Hay una conocida profecía de Max Weber que dice que una de las características de la modernidad iba a ser la progresiva racionalización de los sistemas jurídicos. La aplicación de la psicología al derecho no es más que una manifestación de ese proceso. Esto ha pasado de manera más rápida en el mundo anglosajón precisamente por eso que comento en mi trabajo: allí hay más tendencia al empirismo, a validar las cuestiones con datos. En nuestro mundo el derecho toma como base la filosofía. Además, en Estados Unidos tiene mucho peso el realismo jurídico, que desdeña la parte más dogmática y se apoya en los principios prácticos.

Que la ciencia esté desvelando estas desviaciones del pensamiento y sus implicaciones, no sólo en el ámbito jurídico, sino en el médico e incluso en el científico, ¿no supone, en cierto sentido, una cura de humildad para todos nosotros?

La ciencia nunca habla de verdades absolutas, sino provisionales. Esto debemos tenerlo claro en todo momento. Que la psicología venga ahora a decirnos que no somos tan racionales como creíamos es una buena noticia. Que se esté revelando que nuestra mente falsea la realidad en ámbitos tan concretos como el análisis de las pruebas de ADN, que parece algo tan objetivo, supone un descubrimiento importante. Si esto ocurre en las ciencias duras, imagínate en las ciencias normativas como puede ser el derecho

Es interesante comprobar cómo el concepto de racionalidad va cambiando con el paso del tiempo. Cuando creíamos que éramos seres lo suficientemente libres como para decidir sin influencias, cuando pensábamos que nuestra ciencia, en este caso la justicia, había llegado a cierta estabilidad y exactitud en su funcionamiento, resulta que todavía hay cosas por cambiar…

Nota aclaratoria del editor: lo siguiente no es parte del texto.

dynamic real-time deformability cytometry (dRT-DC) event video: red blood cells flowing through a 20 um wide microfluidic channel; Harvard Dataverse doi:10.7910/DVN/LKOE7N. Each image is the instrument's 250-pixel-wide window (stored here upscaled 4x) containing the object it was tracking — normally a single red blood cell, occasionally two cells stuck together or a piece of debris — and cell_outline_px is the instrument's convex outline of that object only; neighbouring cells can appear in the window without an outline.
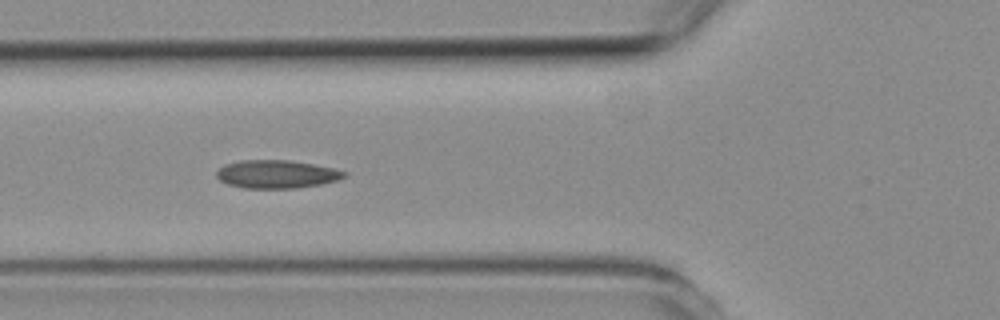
{"species": "common noctule bat (a hibernating species)", "species_latin": "Nyctalus noctula", "temperature_condition": "room temperature", "stored_images_in_passage": 7, "camera_frame_rate_fps": 3000, "um_per_image_px": 0.085, "animal": {"sex": "female", "body_mass_g": 19.3, "forearm_length_mm": 54.1}, "frame": {"image": 1, "passage_image": 5, "time_ms": 4.667, "image_size_px": [1000, 320], "cell_outline_px": [[348, 176], [336, 180], [320, 184], [296, 188], [244, 188], [228, 184], [220, 180], [216, 176], [216, 172], [224, 164], [240, 160], [288, 160], [336, 168], [348, 172]], "centroid_in_image_um": [23.53, 14.8], "position_along_channel_um": 102.3, "area_um2": 20.98}}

Sí, es interesante. Además, todo esto surge en el ámbito de la economía. Todo el mundo creía que los individuos eran entes racionales que se comportaban así a la hora de relacionarse con el dinero. Aquello del homo economicus. Pues resulta que esa teoría se cae porque no siempre actuamos buscando nuestro máximo interés de la manera más óptima. Por ejemplo, dependiendo de la forma en la que nos presentan la información nuestros comportamientos cambian. Si fuésemos completamente racionales esto no debería ser así.

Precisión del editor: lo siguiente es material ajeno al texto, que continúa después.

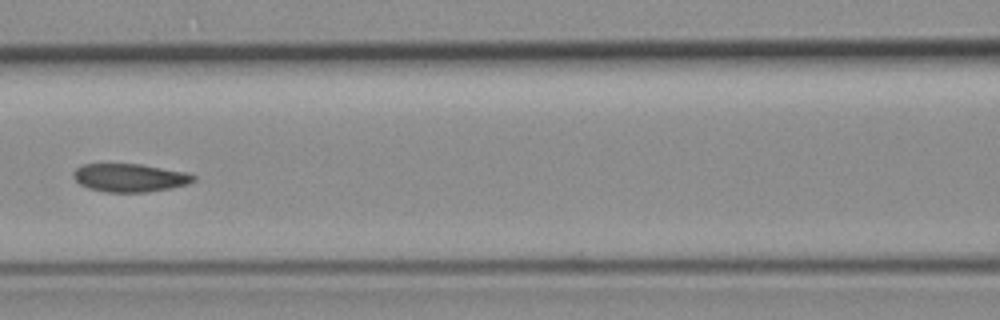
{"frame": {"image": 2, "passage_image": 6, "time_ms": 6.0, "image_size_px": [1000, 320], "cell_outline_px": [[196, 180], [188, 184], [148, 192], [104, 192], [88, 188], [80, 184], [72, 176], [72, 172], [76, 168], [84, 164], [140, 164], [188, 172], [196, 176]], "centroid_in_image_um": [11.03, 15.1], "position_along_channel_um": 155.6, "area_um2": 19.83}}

Dan Ariely pone un ejemplo devastador. Después de revisar las estadísticas de donación de órganos en distintos países europeos comprobó que las diferencias eran enormes entre un país y otro. No se encontró ningún patrón coherente que explicara esas diferencias. No había correlación entre países ricos y pobres y tasas más o menos altas de donación. Una investigación más profunda reveló que la causa de esas desigualdades procedía de la forma en la que estaba redactado el formulario para hacerse donante. Los países donde la opción para donar órganos venía marcada por defecto eran aquellos con las tasas de donación más altas, mientras que los países que tenían formularios con la casilla sin marcar y dejaban esa opción a la libertad del individuo donaban menos.

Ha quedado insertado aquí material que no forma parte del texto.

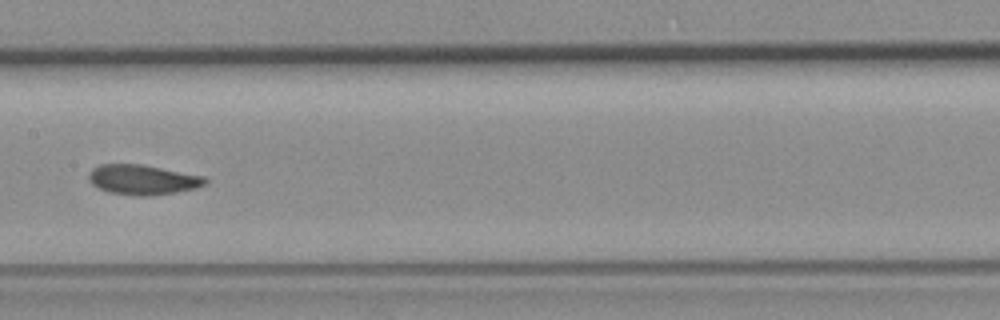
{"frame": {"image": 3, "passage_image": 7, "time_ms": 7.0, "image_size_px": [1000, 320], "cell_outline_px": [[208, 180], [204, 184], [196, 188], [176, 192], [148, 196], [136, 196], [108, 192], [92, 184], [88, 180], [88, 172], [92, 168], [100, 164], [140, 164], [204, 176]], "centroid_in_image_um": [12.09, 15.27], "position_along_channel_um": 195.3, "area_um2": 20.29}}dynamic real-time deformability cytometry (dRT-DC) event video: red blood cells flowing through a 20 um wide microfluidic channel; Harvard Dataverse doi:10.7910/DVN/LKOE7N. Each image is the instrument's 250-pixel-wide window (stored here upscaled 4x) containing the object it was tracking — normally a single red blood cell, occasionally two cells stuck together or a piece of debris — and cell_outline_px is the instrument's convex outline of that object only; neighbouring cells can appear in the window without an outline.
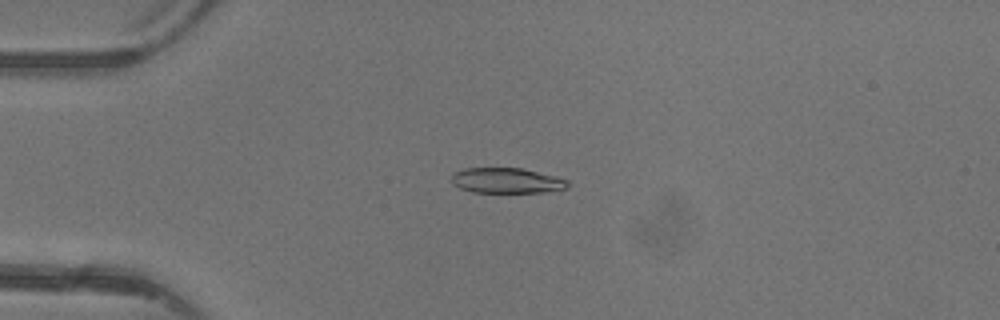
{"species": "common noctule bat (a hibernating species)", "species_latin": "Nyctalus noctula", "temperature_condition": "warm", "stored_images_in_passage": 6, "camera_frame_rate_fps": 3000, "um_per_image_px": 0.085, "animal": {"sex": "female"}, "frame": {"image": 1, "passage_image": 4, "time_ms": 3.667, "image_size_px": [1000, 320], "cell_outline_px": [[572, 184], [568, 188], [544, 192], [472, 192], [460, 188], [452, 184], [452, 172], [464, 168], [524, 168], [556, 176], [568, 180]], "centroid_in_image_um": [43.09, 15.34], "position_along_channel_um": 41.9, "area_um2": 17.4}}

Muy interesante. Esto mismo pasa con otras muchas decisiones que tomamos en otros ámbitos de nuestra vida y que vienen predeterminadas por factores que desconocemos. Los gobiernos parece que están empezando a darse cuenta.

¿No puede ser esto un arma de doble filo? Conocer estos mecanismos nos puede ayudar a evitarlos pero, al mismo tiempo, alguien los podría utilizar como una eficaz herramienta de manipulación…

Claro. Es el Efecto Marco que puso de manifiesto Daniel Kahneman. De hecho, el ejemplo que me pones de la donación de órganos y otros similares despiertan muchas críticas precisamente porque lleva a pensar que con este tipo de acciones el gobierno está coartando la libertad de elección de los ciudadanos. Tenemos que estar precavidos ante esto. Hoy la influencia de los sesgos cognitivos en todos los ámbitos de la vida es una realidad más que probada. Al tratarse de una característica estructural del ser humano afecta a todas las disciplinas y saberes a los que el hombre se dedica, por lo que ante este asunto no es honesto mirar para otro lado.